2. Reinig voorzichtig de rubberen afdichting op het
papierelement om te voorkomen dat er vuil in de motor
komt.
3. Controleer het filter op scheuren, een vettig oppervlak
of beschadiging van de rubberen afdichting.
Belangrijk
Het papierfilter nooit reinigen met perslucht
of vloeistoffen zoals oplosmiddelen, benzine of kerosine.
Vervang het papierelement als het is beschadigd of niet
grondig kan worden gereinigd.
Schuimelement en papierelement
installeren
Belangrijk
Motor nooit laten lopen zonder dat het
complete luchtfilter gemonteerd is, daar anders de motor
kan worden beschadigd.
1. Plaats het schuimelement en het papierelement op het
ventilatorhuis.
Opmerking: De rubberen afdichting moet vlak tegen de
bodem van het luchtfilter aan liggen.
2. Houd de lipjes op het luchtfilterdeksel voor de sleuven
van het ventilatorhuis (Fig. 17). Bevestig de hendel aan
het luchtfilterdeksel en druk de hendel omlaag om het
deksel vast te zetten op zijn plaats.
3. Sluit de motorkap.
Onderhoud van de bougie
Vervang de bougie om de 100 bedrijfsuren. Controleer de
bougie om de 25 bedrijfsuren. Controleer of de
elektrodenafstand correct is voordat u de bougie monteert.
Gebruik een bougiesleutel voor het (de)monteren van de
bougie en een voelermaat om de elektrodenafstand te meten
en af te stellen.
Type: Champion QC12YC (of equivalent type)

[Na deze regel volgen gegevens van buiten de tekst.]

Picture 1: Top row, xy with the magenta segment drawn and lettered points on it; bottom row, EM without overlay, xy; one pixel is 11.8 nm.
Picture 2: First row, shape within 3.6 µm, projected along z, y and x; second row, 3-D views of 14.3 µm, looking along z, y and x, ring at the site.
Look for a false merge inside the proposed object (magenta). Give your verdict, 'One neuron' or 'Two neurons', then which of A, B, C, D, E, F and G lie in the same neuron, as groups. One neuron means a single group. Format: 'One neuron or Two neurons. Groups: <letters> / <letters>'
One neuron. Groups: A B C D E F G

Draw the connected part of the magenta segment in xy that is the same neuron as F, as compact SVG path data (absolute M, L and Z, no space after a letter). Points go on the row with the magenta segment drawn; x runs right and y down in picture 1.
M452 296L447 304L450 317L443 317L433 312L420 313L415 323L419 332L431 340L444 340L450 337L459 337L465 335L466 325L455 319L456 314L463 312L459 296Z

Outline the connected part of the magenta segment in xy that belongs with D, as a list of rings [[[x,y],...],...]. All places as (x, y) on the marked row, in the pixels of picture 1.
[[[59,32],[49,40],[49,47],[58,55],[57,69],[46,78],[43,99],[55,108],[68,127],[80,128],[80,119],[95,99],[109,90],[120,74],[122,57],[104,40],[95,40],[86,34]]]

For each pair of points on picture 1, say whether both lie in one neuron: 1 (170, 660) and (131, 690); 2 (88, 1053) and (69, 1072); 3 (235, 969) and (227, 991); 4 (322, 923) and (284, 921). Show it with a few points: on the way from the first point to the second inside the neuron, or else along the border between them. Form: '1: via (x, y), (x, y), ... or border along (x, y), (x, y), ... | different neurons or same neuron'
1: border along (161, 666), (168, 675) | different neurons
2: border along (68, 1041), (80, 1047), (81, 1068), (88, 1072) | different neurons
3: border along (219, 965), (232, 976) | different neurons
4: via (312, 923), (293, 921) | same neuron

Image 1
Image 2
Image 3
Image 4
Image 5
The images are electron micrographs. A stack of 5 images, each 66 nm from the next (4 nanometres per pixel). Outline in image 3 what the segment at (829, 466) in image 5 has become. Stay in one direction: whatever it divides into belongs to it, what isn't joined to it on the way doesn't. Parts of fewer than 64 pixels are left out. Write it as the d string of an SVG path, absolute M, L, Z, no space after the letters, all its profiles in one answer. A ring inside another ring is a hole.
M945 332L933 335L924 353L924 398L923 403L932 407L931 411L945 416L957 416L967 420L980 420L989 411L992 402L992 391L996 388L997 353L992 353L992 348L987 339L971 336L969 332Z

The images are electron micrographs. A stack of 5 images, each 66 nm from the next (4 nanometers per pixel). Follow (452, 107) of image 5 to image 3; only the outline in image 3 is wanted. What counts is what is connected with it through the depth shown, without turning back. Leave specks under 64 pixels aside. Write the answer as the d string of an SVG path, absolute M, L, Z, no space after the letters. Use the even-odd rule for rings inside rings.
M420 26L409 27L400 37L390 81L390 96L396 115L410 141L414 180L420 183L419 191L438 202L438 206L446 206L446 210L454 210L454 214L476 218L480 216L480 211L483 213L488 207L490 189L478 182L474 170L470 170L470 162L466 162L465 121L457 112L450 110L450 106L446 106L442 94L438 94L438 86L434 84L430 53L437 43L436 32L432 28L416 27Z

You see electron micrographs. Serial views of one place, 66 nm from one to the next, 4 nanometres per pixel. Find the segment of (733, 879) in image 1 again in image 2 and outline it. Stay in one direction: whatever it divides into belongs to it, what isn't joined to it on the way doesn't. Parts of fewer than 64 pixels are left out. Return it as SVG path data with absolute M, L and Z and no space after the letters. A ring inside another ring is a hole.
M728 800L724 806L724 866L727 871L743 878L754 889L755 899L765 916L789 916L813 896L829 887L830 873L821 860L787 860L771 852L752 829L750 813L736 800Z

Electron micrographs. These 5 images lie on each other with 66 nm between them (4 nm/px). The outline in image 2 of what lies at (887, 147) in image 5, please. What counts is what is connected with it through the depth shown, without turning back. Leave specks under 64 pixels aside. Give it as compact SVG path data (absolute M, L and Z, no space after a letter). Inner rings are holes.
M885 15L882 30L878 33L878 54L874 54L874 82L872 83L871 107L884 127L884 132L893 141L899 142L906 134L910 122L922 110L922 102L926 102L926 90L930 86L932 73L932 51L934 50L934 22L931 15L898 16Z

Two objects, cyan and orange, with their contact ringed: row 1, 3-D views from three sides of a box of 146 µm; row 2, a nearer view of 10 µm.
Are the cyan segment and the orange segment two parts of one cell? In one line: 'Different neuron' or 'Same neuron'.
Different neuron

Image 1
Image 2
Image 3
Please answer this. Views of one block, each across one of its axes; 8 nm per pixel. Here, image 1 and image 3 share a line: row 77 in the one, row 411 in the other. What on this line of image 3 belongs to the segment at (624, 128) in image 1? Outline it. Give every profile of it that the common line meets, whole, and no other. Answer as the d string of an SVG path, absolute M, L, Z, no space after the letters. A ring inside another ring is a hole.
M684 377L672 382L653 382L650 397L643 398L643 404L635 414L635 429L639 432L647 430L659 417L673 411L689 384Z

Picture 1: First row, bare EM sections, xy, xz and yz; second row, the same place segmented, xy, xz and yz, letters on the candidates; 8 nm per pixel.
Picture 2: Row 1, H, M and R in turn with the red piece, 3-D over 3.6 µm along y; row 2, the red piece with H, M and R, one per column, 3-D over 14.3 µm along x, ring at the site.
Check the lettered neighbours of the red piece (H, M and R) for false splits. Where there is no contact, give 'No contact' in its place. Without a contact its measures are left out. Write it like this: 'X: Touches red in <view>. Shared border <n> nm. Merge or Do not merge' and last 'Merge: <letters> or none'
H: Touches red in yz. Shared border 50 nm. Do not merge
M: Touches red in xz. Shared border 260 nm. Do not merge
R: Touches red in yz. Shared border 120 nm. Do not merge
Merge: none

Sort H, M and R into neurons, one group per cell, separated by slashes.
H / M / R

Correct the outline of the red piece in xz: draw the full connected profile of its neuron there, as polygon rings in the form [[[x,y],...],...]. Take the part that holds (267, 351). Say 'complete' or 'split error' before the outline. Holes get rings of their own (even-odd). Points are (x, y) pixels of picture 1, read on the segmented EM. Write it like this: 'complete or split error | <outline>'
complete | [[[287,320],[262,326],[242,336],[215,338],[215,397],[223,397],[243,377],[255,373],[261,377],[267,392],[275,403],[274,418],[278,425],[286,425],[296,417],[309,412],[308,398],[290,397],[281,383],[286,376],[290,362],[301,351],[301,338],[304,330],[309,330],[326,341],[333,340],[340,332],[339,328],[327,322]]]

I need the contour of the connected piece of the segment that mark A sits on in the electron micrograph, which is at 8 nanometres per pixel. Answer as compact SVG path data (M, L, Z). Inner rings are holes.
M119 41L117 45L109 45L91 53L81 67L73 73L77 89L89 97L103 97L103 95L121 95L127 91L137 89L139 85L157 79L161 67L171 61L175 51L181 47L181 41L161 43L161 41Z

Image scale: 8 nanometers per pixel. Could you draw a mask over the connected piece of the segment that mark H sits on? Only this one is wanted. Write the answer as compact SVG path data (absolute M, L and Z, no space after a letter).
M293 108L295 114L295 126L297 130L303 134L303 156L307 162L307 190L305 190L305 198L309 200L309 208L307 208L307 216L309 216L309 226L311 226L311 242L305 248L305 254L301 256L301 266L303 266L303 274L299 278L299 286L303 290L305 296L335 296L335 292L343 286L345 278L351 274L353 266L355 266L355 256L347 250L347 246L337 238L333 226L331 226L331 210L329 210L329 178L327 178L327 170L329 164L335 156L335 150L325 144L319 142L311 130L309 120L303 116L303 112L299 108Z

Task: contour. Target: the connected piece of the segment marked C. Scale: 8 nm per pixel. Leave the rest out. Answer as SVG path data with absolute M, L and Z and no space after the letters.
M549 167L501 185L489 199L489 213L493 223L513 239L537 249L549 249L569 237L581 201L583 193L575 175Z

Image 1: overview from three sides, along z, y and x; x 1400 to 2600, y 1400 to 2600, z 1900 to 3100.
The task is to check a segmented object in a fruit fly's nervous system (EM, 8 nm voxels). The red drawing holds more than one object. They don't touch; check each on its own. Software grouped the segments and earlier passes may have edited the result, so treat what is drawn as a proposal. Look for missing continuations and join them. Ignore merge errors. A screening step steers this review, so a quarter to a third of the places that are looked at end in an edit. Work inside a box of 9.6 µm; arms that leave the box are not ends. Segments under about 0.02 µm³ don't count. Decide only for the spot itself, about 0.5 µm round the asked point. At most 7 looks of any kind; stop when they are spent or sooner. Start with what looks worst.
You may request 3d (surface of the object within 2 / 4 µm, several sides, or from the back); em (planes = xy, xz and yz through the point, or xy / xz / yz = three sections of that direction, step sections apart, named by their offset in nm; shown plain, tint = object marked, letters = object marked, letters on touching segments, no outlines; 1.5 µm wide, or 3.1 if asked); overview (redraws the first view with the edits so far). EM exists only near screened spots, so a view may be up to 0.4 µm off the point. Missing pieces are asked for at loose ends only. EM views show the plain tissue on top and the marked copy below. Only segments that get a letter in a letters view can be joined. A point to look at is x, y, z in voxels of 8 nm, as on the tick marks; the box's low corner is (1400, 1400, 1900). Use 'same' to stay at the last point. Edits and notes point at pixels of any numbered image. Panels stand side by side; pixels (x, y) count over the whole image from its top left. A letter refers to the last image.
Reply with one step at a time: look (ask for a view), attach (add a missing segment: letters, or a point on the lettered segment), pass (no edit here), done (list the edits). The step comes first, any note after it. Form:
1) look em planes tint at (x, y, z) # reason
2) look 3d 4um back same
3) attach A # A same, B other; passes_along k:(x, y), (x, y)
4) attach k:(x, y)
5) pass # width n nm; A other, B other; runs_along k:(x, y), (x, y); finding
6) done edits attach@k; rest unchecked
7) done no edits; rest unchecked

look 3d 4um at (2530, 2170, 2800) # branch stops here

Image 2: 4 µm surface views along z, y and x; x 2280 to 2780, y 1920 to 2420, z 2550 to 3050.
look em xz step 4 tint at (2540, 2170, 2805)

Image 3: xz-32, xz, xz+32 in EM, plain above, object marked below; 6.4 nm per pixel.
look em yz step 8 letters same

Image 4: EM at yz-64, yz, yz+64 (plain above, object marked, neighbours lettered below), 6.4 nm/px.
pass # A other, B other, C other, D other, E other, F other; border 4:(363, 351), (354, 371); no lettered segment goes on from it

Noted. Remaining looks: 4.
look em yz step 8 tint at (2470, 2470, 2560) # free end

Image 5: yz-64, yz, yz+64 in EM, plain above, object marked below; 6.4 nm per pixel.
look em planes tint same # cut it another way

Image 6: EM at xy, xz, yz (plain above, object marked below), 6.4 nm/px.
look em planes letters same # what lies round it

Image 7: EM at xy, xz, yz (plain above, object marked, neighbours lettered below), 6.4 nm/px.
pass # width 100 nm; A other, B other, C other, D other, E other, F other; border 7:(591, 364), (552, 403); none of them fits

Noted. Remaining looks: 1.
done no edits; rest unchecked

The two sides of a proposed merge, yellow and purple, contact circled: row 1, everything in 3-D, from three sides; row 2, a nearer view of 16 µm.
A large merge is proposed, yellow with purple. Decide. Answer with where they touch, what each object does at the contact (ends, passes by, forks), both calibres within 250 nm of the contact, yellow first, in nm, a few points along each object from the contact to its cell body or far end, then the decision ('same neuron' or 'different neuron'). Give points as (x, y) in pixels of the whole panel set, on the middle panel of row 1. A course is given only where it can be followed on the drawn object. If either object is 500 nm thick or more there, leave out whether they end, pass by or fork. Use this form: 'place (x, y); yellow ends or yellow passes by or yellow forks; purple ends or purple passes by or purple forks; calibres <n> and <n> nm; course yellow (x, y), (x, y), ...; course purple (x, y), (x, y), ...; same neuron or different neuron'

Elektrodenafstand: 0,76 mm
Bougie verwijderen
1. Schakel de maaimessen (aftakas) uit.
2. Stel de parkeerrem in werking.
3. Zet de motor af en wacht totdat alle bewegende
onderdelen tot stilstand gekomen zijn.
4. Verwijder het contactsleuteltje.
5. Open de motorkap.
6. Maak de bougiekabel los van de bougie (Fig. 18).
1
Figuur 18
1. Bougiekabel
7. Maak de omgeving van de bougie schoon om te
voorkomen dat er vuil in de motor komt, wat
beschadiging kan veroorzaken.
8. Verwijder de bougie en de metalen afdichtring.
Bougie controleren
1. Bekijk de binnenkant van de bougie (Fig. 19). Als de
isolator lichtbruin of grijs is, werkt de motor naar
behoren. Een zwarte laag op de isolator duidt meestal
op een vuil luchtfilter.
2
Figuur 19
1. Centrale elektrode met
isolator
2. Massa-elektrode
Belangrijk
Bougie nooit schoonmaken. Bougie altijd
vervangen bij zwarte laag op de bougie, versleten
elektroden, vettige laag op de bougie of scheuren.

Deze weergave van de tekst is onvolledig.